### Supplied material

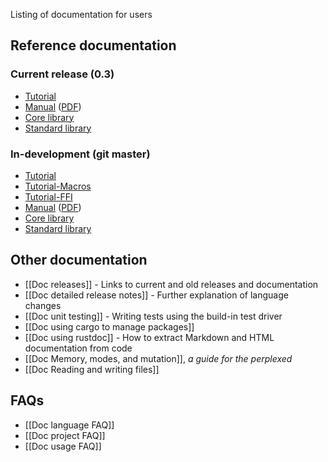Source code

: Listing of documentation for users

## Reference documentation

### Current release (0.3)

* [Tutorial](http://doc.rust-lang.org/doc/0.3/tutorial.html)
* [Manual](http://doc.rust-lang.org/doc/0.3/rust.html) ([PDF](http://doc.rust-lang.org/doc/0.3/rust.pdf))
* [Core library](http://doc.rust-lang.org/doc/0.3/core/index.html)
* [Standard library](http://doc.rust-lang.org/doc/0.3/std/index.html)

### In-development (git master)

* [Tutorial](http://doc.rust-lang.org/doc/tutorial.html)
* [Tutorial-Macros](http://doc.rust-lang.org/doc/tutorial-macros.html)
* [Tutorial-FFI](http://doc.rust-lang.org/doc/tutorial-ffi.html)
* [Manual](http://doc.rust-lang.org/doc/rust.html) ([PDF](http://doc.rust-lang.org/doc/rust.pdf))
* [Core library](http://doc.rust-lang.org/doc/core/index.html)
* [Standard library](http://doc.rust-lang.org/doc/std/index.html)

## Other documentation

* [[Doc releases]] - Links to current and old releases and documentation
* [[Doc detailed release notes]] - Further explanation of language changes
* [[Doc unit testing]] - Writing tests using the build-in test driver
* [[Doc using cargo to manage packages]]
* [[Doc using rustdoc]] - How to extract Markdown and HTML documentation from code
* [[Doc Memory, modes, and mutation]], _a guide for the perplexed_
* [[Doc Reading and writing files]]

## FAQs

* [[Doc language FAQ]]
* [[Doc project FAQ]]
* [[Doc usage FAQ]]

######

Please retype the listing above word for word, skipping each picture.

Source code

: Listing of documentation for users

## Reference documentation

### Current release (0.3)

* [Tutorial](http://doc.rust-lang.org/doc/0.3/tutorial.html)
* [Manual](http://doc.rust-lang.org/doc/0.3/rust.html) ([PDF](http://doc.rust-lang.org/doc/0.3/rust.pdf))
* [Core library](http://doc.rust-lang.org/doc/0.3/core/index.html)
* [Standard library](http://doc.rust-lang.org/doc/0.3/std/index.html)

### In-development (git master)

* [Tutorial](http://doc.rust-lang.org/doc/tutorial.html)
* [Tutorial-Macros](http://doc.rust-lang.org/doc/tutorial-macros.html)
* [Tutorial-FFI](http://doc.rust-lang.org/doc/tutorial-ffi.html)
* [Manual](http://doc.rust-lang.org/doc/rust.html) ([PDF](http://doc.rust-lang.org/doc/rust.pdf))
* [Core library](http://doc.rust-lang.org/doc/core/index.html)
* [Standard library](http://doc.rust-lang.org/doc/std/index.html)

## Other documentation

* [[Doc releases]] - Links to current and old releases and documentation
* [[Doc detailed release notes]] - Further explanation of language changes
* [[Doc unit testing]] - Writing tests using the build-in test driver
* [[Doc using cargo to manage packages]]
* [[Doc using rustdoc]] - How to extract Markdown and HTML documentation from code
* [[Doc Memory, modes, and mutation]], _a guide for the perplexed_
* [[Doc Reading and writing files]]

## FAQs

* [[Doc language FAQ]]
* [[Doc project FAQ]]
* [[Doc usage FAQ]]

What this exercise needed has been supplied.